This is the first of a series on the myths of the energy transition. We contrast myth with reality, and cast light on the merchants of doubt.
Myth 1. Renewable energy sources are too small to impact the giant fossil fuel sector.Mythbusters
Markets are moved by growth not size. Investors react as growth slows, not when sales have already halved. Markets therefore look for peaks and the end of incumbent growth.
The rule of 3%. Any fast growing challenger will rapidly take all the growth in a slow growing market. As a rule of thumb, incumbent sales will peak when the challenger gets to around 3% market share.
Other energy transitions were similar. US horse numbers peaked when cars were 3% of their size. UK steam demand peaked when electricity was 3% of power supply. UK gas lighting demand peaked when electricity was 2% of lighting.
The impact is now. Renewable energy is already damaging the more exposed parts of the fossil fuel system.
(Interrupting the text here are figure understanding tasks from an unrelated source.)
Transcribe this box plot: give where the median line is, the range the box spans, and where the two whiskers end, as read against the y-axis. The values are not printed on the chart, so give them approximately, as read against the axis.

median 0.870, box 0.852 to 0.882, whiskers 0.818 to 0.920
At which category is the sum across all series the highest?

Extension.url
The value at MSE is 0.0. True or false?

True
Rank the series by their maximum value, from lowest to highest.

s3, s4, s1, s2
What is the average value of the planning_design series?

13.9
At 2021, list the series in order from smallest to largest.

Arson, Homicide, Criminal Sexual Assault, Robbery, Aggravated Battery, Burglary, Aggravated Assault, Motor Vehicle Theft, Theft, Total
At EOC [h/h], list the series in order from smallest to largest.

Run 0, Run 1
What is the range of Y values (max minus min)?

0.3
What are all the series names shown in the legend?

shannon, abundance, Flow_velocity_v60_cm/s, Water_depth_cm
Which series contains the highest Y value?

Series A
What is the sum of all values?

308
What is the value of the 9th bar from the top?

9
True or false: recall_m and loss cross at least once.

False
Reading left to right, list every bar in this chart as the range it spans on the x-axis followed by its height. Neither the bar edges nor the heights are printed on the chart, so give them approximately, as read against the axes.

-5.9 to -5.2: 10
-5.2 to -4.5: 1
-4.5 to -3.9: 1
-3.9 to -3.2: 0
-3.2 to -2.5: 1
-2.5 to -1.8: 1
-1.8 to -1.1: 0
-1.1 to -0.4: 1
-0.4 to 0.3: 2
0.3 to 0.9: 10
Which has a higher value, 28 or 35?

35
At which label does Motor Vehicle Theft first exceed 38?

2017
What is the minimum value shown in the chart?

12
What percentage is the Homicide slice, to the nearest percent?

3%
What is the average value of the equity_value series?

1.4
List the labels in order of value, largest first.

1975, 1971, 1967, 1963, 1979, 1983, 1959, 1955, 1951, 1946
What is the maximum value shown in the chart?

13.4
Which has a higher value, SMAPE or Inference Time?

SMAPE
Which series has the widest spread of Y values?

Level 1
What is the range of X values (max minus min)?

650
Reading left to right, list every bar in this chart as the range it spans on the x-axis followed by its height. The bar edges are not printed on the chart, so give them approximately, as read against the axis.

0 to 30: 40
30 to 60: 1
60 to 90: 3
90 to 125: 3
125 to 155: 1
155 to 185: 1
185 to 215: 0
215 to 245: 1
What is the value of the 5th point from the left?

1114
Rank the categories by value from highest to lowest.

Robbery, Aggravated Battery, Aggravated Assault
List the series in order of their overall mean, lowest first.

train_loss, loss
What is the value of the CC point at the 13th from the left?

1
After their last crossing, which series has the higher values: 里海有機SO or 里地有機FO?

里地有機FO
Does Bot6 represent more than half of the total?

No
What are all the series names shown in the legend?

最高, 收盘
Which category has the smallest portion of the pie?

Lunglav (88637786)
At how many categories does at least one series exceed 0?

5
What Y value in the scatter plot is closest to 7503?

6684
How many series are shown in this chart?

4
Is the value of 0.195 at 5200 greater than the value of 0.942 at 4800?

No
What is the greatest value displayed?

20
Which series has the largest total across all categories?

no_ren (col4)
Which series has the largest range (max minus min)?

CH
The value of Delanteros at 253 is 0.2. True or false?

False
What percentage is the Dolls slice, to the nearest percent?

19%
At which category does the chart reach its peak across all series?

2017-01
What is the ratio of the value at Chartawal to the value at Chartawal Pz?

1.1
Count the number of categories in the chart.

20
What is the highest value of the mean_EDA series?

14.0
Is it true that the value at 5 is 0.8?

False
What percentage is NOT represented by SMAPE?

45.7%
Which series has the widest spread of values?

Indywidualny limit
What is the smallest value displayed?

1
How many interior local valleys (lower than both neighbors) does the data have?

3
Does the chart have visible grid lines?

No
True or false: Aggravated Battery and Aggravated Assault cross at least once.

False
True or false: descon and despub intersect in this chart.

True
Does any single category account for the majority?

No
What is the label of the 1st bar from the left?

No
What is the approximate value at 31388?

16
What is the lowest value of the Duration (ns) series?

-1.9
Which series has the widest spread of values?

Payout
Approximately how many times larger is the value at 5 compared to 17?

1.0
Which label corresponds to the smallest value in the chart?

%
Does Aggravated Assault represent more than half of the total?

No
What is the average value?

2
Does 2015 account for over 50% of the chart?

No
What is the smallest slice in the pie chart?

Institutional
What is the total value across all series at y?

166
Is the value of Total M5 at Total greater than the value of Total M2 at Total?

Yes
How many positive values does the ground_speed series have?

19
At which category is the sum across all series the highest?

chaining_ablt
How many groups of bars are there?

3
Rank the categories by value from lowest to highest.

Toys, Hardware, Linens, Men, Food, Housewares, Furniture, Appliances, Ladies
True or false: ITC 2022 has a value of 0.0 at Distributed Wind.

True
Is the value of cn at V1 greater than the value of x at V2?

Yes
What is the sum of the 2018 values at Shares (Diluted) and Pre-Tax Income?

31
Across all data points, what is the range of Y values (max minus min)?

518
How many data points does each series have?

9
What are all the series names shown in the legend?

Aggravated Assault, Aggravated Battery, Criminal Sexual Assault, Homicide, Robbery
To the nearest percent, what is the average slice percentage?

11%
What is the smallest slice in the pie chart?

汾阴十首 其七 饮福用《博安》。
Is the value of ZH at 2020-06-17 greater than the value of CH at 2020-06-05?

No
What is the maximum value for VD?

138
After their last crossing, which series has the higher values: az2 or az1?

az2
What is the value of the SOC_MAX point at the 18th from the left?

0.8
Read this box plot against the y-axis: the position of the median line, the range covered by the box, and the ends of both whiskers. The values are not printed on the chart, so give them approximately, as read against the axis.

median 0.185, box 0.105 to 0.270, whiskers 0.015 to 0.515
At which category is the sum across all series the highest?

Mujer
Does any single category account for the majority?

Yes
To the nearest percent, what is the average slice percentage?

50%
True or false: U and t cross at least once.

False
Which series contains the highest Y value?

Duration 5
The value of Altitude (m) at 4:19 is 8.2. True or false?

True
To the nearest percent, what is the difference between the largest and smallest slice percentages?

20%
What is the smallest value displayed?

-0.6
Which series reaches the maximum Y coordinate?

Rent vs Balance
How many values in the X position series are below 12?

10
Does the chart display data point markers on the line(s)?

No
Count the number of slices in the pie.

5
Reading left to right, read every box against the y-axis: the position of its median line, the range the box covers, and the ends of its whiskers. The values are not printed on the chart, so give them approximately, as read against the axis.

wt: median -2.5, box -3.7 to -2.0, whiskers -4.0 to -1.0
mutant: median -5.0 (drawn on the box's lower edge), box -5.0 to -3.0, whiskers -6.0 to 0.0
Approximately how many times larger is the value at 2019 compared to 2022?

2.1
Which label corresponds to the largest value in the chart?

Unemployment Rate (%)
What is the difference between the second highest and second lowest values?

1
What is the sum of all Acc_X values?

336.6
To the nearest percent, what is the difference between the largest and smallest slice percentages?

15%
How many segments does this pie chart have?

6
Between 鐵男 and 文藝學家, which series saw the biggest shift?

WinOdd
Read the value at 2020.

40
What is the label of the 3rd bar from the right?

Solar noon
The European electricity sector has written off $150bn of stranded assets since 2008, Peabody filed for bankruptcy in 2016 when coal demand was 4% below its peak, and GE has lost half its capitalisation in the last year.
It is normal for markets to react at the peak. The share price of Nokia peaked just after the launch of the iPhone, and Kodak’s share price peaked when digital cameras had a market share of just 3%.
Renewables are fast-growing disruptive technologies that have reached critical mass and are transforming the global energy system. Investors in incumbent energy companies are at risk.